LOL I was talking to my farrier about protection work. He got a super odd look on his face and asked "Are you SURE you want to do that?" :rofl:

Yes. Don't worry. He'll still be a sweetheart. Except when he's not.


----------



## Liesje (Mar 4, 2007)

I have to find a balance because my dogs ARE pets. Other than puppies under a year old, they are not crated at home. They aren't separated from each other and typically aren't restricted from any parts of the house or yard once they're over a year old. They're not closely supervised at all times. Even with all the sports, training, and competing we do, they're still my pets 99% of the time. They are expected to behave in the home and around each other and if they can't handle it, they lose a privilege and we take a few steps back, but I am not of the mind that a high drive sport dog has to be kept crated or kenneled at all times or should run around screaming just because.

One thing that I've done is prioritized where I spend a lot of time and effort doing direct training. For example, I spend weeks, months, maybe even years shaping a safe, fast box turn for flyball and might work on this one specific skill several times a week for 6 months straight. But when it comes to something more "pet" oriented like counter surfing....I don't really do any direct training for that, I simply don't leave food on the counter unattended, and if the dog tries to steal right in front of me, I manage the situation (physically keep dogs out of the kitchen and eating area if we have people over, etc).

A lot of people comment how calm, quiet, and well behaved my higher drive sporting dogs are, but not all of that is attributed to focused training, it's more a product of the dog learning routines over time (for example, being quiet and lying calmly in the van even if people walk up to pet the dog or my friend wants a ride over lunch break...this is because my dogs are riding in the van multiple times a week and just get over it) and me managing the situation so that they can't act up when I have friends and family around.


----------



## blackshep (Aug 3, 2012)

Castlemaid, schutzhund was an eye opener for me too! I learned so much from the more experienced trainers, so many things I used to think were wrong, now I have a much better appreciation for a sassy dog. My dog nailed me on a couple of occasions when I was tossing the tug back to the helper. It's not personal, and she's not aggressive, she was in drive and it can happen in training. No biggie.

Raw data:
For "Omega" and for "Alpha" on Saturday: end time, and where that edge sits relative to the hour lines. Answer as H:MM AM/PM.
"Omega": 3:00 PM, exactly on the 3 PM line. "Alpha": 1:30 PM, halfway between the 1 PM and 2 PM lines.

Problems to work on:
1. List every forum username that appears in the dog-training thread.
2. According to the dog-training thread, what flyball skill might Liesje work on several times a week for six months straight?
3. Reproduce the dog-training thread's wording starting at "A lot of people" and ending at "and family around.".
The data comes from a separate source unrelated to the dog-training thread.

Full solutions:
1. Liesje, blackshep, Castlemaid

2. A safe, fast box turn.

3.
A lot of people comment how calm, quiet, and well behaved my higher drive sporting dogs are, but not all of that is attributed to focused training, it's more a product of the dog learning routines over time (for example, being quiet and lying calmly in the van even if people walk up to pet the dog or my friend wants a ride over lunch break...this is because my dogs are riding in the van multiple times a week and just get over it) and me managing the situation so that they can't act up when I have friends and family around.